Еще раз все пережитое проходит перед глазами памяти: они обнимают и целуют славные тени. «Сколько прекрасного дала мне судьба, — с благодарностью думает боец с ящиком на спине. — А ведь сегодня 6 декабря! День, который мы все в Париже выбрали, чтобы вспоминать друг о друге!» И художник благодарит товарищей за дар их дружбы и неловко на бегу проводит грязной рукой по лицу, как будто обнимает прошлое.
Как прекрасно идти в бой, чувствуя на губах поцелуй любимой!

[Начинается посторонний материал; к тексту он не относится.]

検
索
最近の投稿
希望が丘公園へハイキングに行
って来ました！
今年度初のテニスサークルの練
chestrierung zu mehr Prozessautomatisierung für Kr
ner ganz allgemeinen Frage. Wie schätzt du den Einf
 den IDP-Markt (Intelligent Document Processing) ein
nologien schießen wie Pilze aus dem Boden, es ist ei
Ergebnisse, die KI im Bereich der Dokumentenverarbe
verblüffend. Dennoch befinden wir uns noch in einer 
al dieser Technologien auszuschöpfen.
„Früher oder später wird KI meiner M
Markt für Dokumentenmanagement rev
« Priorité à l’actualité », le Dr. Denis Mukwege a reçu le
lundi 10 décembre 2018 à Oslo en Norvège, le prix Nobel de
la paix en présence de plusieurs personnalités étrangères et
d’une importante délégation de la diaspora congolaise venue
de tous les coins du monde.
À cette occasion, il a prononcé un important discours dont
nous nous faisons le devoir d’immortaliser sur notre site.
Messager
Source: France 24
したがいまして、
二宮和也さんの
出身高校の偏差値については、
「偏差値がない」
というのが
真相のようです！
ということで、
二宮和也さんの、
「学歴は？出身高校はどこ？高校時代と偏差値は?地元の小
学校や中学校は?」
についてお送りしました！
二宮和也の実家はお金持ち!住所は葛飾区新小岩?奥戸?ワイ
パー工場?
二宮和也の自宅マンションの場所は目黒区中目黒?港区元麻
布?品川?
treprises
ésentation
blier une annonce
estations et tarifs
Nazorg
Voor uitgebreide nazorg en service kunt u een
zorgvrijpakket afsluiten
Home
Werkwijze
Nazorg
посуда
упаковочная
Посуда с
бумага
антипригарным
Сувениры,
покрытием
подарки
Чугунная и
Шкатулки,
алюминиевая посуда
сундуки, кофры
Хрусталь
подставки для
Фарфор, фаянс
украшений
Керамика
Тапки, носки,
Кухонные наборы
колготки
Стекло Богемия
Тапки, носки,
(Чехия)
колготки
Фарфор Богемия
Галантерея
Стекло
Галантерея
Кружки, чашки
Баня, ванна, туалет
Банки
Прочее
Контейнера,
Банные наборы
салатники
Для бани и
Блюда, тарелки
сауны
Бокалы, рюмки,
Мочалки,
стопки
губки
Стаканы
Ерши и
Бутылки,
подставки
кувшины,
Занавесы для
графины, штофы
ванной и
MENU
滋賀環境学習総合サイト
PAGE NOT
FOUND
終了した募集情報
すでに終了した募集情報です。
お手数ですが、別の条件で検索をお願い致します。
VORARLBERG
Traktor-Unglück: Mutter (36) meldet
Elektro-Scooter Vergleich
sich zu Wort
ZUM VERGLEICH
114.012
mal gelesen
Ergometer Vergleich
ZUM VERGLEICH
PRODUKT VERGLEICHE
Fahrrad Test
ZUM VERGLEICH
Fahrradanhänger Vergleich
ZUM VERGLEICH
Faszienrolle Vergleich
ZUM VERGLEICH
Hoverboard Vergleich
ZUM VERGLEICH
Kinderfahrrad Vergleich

Дождливая погода не благоприятствовала боевым операциям. В официальной сводке за 7 декабря так и было сказано: «В университетском городке вчера было спокойно. Отдельные атаки отражены».
Позицией оказалась невысокая стенка, наспех сложенная из обломков дома. Справа и слева она обрывалась, дальше колыхались дождь и туман, неясно шевелились люди и вспыхивал огонь выстрелов.
Когда новички переползли через развалины и спустились в грязные кусты, они нашли замаскированную стенку, в направлении невидимого противника из амбразур торчали несколько винтовок и один пулемет. Навстречу смене повернулись пережившие сутки боя защитники — мокрые, грязные и до предела измученные.
— Gruezi!
С удивлением ван Эгмонт узнал швейцарцев. Их собралось около двадцати человек — плотных, крепких, с открытыми загорелыми лицами природных горцев. Художник увидел соломенные волосы и серые глаза. Швейцарцы передали пост и уползли. Ван Эгмонт, лежа на животе, бездумно поднял клочок недописанного письма.
«Я долго колебался, — читал он, — у меня трое детей. Старшему — три года, младшему — восемь недель. Но никто не может меня упрекнуть в бесчеловечном отношении к своим детям: нет, я люблю своих детей и семью, но я люблю также и моих испанских товарищей и их детей».